## Directions for this task:
Every record below should be printed exactly as it appears.

*** Opening of Data extracts ***

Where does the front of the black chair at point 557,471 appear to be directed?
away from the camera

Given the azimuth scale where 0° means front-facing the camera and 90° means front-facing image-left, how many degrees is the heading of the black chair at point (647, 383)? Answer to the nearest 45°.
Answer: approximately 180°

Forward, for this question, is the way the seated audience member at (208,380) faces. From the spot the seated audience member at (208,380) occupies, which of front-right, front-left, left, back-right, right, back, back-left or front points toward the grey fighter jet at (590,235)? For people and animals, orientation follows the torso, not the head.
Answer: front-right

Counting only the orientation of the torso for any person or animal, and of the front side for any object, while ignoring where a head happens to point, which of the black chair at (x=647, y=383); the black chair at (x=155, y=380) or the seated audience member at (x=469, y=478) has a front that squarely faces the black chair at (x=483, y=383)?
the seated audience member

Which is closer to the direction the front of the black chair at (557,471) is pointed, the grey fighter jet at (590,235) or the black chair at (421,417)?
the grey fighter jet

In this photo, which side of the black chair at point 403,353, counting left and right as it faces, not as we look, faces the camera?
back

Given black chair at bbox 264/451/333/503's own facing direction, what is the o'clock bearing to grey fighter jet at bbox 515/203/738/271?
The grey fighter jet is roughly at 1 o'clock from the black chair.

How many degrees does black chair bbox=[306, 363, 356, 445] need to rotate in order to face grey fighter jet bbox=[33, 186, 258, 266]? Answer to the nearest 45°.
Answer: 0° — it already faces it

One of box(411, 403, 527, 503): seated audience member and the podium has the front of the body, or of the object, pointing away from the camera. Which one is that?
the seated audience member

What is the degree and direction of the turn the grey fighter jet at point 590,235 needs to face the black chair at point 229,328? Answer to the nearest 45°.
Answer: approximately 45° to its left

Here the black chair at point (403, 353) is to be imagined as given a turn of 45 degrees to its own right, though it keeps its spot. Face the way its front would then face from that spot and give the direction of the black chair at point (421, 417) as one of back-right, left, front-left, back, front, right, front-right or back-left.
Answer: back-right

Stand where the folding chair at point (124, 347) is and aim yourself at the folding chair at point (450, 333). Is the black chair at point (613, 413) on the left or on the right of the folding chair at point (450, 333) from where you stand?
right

*** Close of Data extracts ***

## Answer to the problem:
Where does the front of the black chair at point 557,471 appear to be directed?
away from the camera

Given the azimuth scale where 0° means front-facing the camera and 90° means front-facing image-left, how many degrees is the heading of the black chair at point (647, 383)? Answer to the nearest 45°.
Answer: approximately 180°

Forward, for this question, is the way the seated audience member at (208,380) faces. From the spot the seated audience member at (208,380) occupies, which of front-right, front-left, left, back-right, right, back, back-left or front points toward the grey fighter jet at (590,235)? For people and animals, orientation follows the torso, not the head.
Answer: front-right

Counting only the orientation of the torso for any person or animal, and of the front side for any object, while ignoring where a head happens to point, which of the black chair at (x=647, y=383); the black chair at (x=155, y=380) or the seated audience member at (x=469, y=478) has a front that squarely faces the black chair at (x=483, y=383)?
the seated audience member

Which is closer to the direction the front of the black chair at (557,471) is pointed, the grey fighter jet at (590,235) or the black chair at (421,417)?
the grey fighter jet

In this photo, which side of the black chair at point 403,353, counting left and right as it faces, not as we look, faces the camera?
back

Given black chair at bbox 264/451/333/503's own facing direction, what is the o'clock bearing to grey fighter jet at bbox 515/203/738/271?
The grey fighter jet is roughly at 1 o'clock from the black chair.

How many degrees does black chair bbox=[306, 363, 356, 445] need to rotate in order to face grey fighter jet bbox=[33, 186, 258, 266]? Answer to the nearest 45°.
Answer: 0° — it already faces it

One of box(411, 403, 527, 503): seated audience member and the podium has the front of the body, or of the object, pointing away from the camera. Which one is that?
the seated audience member

What is the degree and direction of the turn the grey fighter jet at point 590,235 needs to face the black chair at point 229,328? Answer to the nearest 45°.
Answer: approximately 45° to its left

Here the black chair at point (403, 353) is to be imagined as given a turn of 45 degrees to its own right, though it keeps its spot. Face the way its front would then face from that spot and give the direction of the black chair at point (421, 417) as one of back-right, left, front-left, back, front, right, front-right or back-left.
Answer: back-right

Stand where the folding chair at point (124, 347) is and aim yourself at the folding chair at point (450, 333). Is the black chair at point (613, 413) on the left or on the right of the folding chair at point (450, 333) from where you stand?
right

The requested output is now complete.